Com livro ingênuo, Macri tenta voltar à política em ano eleitoral

A grande maioria de livros de ex-presidentes costuma ser elogiosa com relação à sua gestão. Se o de Mauricio Macri, à frente da Argentina entre 2015 e 2019, tem uma diferença positiva é a de fazer diversas autocríticas sobre o período em que um setor da sociedade alimentou a esperança de que houvesse uma enorme transformação na política e na economia, promessa que acabou sendo frustrada.

Em “Primer Tiempo” (ed. Planeta), Macri admite que a rapidez da retirada do cerco ao dólar, ocorrida nos primeiros dias da gestão, foi precipitada, e que deveria ter sido acompanhada por outras medidas. Diz que o discurso que usou, o de não culpar a gestão anterior do estado das finanças e sim fazer propostas para o futuro, não serviu. A polarização está tão viva no país que uma narrativa conciliatória não permitiu, segundo ele, que a população soubesse o quão quebrado estava o país e o quão dura era sua tarefa. Também afirma que gastou demasiado tempo em questões relacionadas à produtividade e à política externa, e que delegou a outros membros do governo a articulação política interna, e que por isso esta teria falido.

== REQUISITOS ==
Por favor, copie do texto sobre o livro de Macri a parte que começa em "A grande maioria" e termina em "acabou sendo frustrada.". Os registros não têm nenhum papel aqui.

== CONJUNTO DE DADOS ==
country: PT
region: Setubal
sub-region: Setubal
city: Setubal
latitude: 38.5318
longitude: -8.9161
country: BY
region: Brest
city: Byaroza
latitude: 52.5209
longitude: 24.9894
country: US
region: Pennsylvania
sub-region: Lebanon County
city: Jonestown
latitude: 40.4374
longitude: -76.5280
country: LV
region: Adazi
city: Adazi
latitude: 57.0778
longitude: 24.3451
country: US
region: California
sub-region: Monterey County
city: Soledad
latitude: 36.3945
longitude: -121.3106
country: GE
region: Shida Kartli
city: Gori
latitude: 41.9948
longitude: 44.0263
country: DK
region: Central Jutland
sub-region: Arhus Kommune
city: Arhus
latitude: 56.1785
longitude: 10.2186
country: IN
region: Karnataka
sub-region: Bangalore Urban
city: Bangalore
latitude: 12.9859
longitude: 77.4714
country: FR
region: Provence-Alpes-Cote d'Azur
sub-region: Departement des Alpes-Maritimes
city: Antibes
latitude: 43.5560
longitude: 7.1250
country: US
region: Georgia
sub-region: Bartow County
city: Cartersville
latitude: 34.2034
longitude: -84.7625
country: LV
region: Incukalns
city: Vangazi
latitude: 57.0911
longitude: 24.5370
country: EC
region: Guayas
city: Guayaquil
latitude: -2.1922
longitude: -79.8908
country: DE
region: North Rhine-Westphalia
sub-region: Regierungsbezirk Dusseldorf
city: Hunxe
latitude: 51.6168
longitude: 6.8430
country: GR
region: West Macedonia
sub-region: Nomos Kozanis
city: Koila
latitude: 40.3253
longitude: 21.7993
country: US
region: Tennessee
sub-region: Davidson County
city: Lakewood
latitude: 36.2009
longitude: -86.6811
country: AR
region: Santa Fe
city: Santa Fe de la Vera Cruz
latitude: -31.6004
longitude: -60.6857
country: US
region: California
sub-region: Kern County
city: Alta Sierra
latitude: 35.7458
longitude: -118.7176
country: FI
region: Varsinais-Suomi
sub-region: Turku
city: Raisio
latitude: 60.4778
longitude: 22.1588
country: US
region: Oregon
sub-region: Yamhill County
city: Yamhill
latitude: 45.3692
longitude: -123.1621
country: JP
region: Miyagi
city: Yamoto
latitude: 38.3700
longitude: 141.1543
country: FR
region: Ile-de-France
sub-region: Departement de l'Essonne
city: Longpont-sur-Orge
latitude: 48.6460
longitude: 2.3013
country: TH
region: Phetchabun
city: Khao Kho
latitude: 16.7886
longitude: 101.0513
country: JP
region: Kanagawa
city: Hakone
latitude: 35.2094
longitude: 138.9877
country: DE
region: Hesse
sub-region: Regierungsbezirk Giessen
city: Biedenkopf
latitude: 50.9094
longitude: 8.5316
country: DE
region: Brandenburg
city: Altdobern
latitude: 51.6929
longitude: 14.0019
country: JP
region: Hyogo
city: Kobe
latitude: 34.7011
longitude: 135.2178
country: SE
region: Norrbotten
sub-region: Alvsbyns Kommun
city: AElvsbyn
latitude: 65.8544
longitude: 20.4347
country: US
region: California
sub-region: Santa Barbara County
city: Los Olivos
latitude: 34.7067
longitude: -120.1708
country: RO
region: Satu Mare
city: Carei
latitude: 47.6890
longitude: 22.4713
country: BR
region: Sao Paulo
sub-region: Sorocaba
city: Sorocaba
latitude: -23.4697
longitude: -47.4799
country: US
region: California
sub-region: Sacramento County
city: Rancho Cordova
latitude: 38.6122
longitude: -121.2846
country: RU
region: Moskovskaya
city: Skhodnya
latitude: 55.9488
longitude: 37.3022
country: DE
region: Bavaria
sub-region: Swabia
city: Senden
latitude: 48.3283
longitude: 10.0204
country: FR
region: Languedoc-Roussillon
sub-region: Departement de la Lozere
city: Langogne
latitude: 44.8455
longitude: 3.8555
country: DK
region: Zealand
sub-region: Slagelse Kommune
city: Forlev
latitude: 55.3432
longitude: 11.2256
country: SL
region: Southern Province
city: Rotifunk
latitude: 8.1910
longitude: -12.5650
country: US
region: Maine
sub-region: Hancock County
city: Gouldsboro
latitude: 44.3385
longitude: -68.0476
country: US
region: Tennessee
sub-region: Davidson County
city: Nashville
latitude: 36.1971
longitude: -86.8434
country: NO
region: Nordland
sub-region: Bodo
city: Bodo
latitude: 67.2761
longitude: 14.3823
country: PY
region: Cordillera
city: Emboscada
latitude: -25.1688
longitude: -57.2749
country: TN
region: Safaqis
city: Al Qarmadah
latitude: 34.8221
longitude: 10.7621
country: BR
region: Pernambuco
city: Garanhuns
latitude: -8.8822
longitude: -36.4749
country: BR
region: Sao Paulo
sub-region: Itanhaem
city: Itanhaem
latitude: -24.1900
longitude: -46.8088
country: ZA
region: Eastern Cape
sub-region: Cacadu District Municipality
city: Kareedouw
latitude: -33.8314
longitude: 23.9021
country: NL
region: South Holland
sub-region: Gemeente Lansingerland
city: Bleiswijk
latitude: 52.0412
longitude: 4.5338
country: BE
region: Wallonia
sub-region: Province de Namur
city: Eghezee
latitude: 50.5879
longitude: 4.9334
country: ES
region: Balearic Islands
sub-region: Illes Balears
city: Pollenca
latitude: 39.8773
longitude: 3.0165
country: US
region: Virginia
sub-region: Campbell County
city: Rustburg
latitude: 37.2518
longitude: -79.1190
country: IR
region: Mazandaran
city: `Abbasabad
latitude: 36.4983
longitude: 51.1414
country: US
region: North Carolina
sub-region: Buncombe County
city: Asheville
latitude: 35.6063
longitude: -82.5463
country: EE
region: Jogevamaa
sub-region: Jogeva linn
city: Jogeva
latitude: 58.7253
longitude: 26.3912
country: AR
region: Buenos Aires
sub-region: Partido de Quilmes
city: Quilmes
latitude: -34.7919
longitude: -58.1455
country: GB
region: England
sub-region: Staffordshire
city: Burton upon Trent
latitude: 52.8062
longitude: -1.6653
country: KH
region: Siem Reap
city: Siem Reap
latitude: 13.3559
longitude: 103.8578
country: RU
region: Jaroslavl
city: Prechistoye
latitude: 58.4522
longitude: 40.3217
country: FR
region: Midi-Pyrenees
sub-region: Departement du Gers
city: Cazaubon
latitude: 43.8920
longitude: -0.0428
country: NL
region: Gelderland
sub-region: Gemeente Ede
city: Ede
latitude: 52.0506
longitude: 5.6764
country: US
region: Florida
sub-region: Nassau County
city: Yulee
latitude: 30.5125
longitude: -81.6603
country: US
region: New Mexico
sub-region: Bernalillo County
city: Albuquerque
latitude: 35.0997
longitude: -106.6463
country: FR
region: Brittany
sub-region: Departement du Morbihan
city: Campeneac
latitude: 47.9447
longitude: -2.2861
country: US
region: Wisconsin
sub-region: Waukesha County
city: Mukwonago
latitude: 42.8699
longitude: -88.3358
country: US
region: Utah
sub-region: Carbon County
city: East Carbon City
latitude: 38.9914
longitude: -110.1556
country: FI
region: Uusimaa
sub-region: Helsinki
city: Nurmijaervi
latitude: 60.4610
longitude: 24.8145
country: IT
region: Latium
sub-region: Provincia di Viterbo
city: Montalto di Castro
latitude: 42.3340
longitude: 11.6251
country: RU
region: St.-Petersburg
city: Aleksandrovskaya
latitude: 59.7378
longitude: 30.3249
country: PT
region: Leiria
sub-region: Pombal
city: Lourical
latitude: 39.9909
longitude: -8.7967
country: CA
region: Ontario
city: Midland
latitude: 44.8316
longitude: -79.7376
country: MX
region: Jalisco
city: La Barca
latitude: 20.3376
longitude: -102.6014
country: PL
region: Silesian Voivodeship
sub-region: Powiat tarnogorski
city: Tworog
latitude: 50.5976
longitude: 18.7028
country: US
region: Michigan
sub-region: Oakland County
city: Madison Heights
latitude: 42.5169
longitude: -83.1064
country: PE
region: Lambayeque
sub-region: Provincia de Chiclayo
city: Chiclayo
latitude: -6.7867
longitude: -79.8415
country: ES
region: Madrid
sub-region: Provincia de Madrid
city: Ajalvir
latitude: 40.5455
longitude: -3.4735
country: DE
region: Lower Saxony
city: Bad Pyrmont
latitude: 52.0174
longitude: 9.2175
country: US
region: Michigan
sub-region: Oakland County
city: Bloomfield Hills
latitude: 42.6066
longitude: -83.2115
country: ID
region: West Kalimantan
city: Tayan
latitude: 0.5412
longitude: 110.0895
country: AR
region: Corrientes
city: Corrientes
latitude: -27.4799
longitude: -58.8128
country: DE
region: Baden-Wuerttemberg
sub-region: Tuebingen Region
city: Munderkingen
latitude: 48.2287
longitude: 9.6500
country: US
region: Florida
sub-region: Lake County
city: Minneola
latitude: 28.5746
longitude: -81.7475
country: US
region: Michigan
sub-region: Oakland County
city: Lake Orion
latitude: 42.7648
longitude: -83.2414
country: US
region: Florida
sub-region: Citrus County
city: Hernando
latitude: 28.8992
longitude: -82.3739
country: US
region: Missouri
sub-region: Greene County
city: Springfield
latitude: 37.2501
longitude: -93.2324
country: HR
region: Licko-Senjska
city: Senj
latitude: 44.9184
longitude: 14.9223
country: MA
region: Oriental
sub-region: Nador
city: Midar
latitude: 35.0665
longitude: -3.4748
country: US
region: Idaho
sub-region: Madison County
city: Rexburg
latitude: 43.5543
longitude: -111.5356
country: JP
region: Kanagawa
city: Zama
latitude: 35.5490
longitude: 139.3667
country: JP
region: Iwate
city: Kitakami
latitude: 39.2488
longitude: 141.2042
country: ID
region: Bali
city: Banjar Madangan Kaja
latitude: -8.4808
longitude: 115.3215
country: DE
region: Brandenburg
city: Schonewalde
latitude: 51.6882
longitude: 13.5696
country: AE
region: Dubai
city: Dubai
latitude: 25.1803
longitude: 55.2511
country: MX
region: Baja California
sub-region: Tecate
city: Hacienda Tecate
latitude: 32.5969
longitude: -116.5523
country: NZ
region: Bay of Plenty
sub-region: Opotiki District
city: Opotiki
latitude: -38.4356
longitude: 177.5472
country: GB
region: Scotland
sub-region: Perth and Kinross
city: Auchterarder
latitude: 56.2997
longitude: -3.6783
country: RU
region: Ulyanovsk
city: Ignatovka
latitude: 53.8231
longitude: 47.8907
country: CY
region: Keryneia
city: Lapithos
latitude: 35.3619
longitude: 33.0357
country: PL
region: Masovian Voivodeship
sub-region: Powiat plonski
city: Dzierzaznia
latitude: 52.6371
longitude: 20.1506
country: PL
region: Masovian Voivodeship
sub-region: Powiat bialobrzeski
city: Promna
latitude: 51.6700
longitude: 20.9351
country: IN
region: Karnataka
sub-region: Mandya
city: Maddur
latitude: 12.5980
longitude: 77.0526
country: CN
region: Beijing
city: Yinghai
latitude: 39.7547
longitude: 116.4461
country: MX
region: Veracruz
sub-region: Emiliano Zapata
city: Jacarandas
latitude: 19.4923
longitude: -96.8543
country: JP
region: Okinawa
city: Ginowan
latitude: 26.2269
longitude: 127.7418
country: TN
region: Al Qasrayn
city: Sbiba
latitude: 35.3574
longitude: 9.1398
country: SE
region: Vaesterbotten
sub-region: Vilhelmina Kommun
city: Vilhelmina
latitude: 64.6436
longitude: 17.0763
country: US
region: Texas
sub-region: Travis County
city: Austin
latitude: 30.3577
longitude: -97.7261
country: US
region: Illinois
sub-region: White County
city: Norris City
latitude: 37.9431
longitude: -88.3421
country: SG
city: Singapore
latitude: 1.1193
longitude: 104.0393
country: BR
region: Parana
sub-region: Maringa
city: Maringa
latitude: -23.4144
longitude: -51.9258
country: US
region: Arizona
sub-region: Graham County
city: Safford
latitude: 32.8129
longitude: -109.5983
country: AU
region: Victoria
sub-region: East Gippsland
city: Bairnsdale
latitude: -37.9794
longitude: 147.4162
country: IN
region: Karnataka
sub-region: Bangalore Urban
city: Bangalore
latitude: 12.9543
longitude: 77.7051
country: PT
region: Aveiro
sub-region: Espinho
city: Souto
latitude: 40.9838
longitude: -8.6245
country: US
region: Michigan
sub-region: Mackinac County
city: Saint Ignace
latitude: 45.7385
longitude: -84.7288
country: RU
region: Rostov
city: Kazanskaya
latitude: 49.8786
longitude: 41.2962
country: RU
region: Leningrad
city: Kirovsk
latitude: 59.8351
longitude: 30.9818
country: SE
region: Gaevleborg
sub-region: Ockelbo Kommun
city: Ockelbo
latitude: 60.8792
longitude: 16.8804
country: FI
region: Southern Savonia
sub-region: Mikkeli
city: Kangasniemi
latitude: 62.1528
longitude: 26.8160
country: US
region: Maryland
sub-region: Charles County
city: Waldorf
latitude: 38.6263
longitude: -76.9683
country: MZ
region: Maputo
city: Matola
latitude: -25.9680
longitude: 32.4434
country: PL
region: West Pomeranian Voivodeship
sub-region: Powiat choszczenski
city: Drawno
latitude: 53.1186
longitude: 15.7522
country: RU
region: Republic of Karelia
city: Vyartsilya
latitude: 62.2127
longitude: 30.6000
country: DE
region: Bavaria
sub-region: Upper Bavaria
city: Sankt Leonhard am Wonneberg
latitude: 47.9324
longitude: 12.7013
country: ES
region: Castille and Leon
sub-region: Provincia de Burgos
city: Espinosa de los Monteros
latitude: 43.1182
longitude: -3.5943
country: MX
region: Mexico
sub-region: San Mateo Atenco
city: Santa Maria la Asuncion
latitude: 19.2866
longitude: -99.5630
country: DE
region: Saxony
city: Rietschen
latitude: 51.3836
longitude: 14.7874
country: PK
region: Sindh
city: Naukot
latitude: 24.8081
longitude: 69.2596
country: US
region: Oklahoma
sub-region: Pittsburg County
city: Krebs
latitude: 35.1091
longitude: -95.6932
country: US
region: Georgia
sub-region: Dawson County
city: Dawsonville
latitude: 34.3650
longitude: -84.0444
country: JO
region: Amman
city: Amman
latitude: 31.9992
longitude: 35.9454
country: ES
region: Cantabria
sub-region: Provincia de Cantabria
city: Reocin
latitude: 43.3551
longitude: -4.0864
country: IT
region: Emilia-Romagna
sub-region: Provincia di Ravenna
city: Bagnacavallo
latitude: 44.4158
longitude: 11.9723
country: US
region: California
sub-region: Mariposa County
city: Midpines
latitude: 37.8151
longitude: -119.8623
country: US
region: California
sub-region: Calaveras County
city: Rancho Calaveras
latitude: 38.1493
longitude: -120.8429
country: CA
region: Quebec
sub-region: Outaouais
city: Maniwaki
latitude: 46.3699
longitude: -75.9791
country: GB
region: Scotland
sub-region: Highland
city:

== RESULTADO DA TAREFA ==
A grande maioria de livros de ex-presidentes costuma ser elogiosa com relação à sua gestão. Se o de Mauricio Macri, à frente da Argentina entre 2015 e 2019, tem uma diferença positiva é a de fazer diversas autocríticas sobre o período em que um setor da sociedade alimentou a esperança de que houvesse uma enorme transformação na política e na economia, promessa que acabou sendo frustrada.